Saved data entries
┌────────
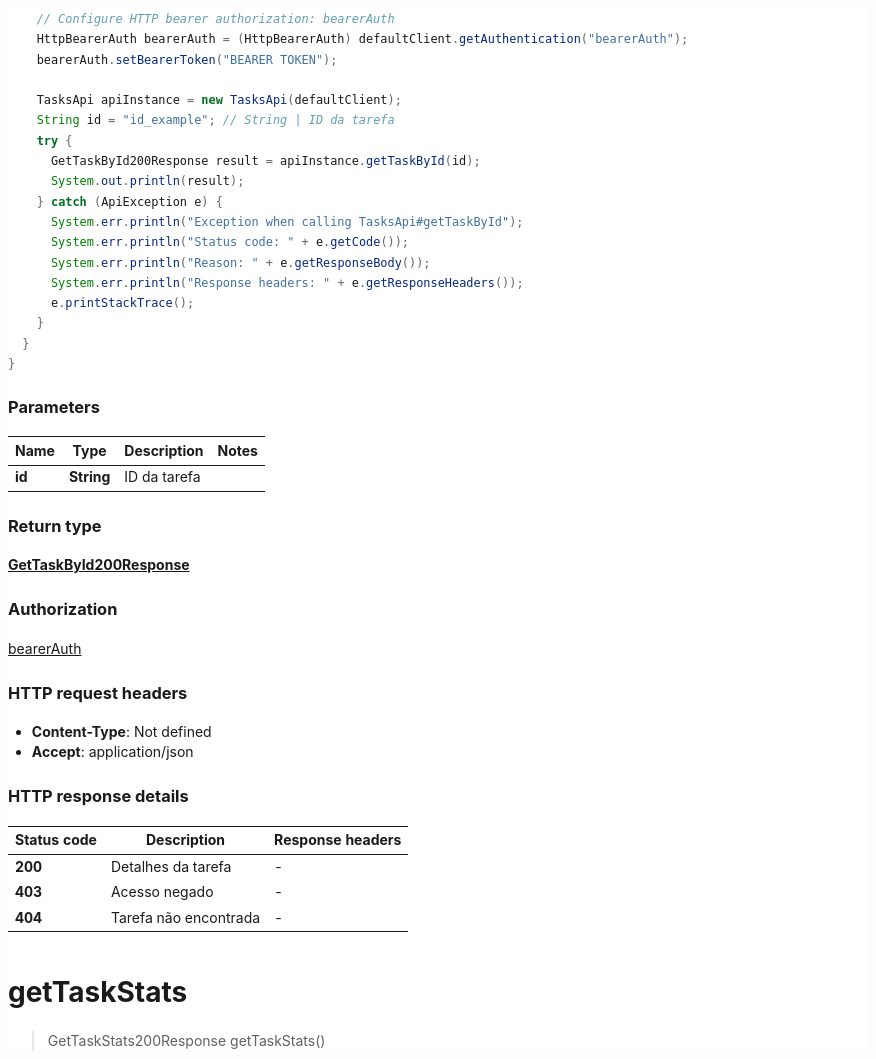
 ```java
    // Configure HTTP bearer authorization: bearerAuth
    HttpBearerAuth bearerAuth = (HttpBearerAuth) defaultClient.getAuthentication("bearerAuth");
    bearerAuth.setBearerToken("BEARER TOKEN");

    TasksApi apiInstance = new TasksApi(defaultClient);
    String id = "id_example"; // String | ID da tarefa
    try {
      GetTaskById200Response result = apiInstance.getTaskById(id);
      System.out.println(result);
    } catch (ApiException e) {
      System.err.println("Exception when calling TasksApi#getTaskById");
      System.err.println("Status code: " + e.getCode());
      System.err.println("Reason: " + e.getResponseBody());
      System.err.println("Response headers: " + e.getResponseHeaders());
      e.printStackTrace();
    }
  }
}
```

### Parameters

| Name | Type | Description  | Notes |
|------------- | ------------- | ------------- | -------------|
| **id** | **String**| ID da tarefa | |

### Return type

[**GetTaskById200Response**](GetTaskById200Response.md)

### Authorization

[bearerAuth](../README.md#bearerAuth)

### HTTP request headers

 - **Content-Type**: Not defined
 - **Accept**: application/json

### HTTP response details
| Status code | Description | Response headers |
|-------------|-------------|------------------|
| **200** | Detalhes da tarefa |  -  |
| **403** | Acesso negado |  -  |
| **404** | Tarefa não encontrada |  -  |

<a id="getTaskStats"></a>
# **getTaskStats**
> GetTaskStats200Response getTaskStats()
└────────
## TASK STATEMENT
The answer is a single number, the count of lines in the records that contain the string "headers".

## OUTPUT OF THE EXERCISE
3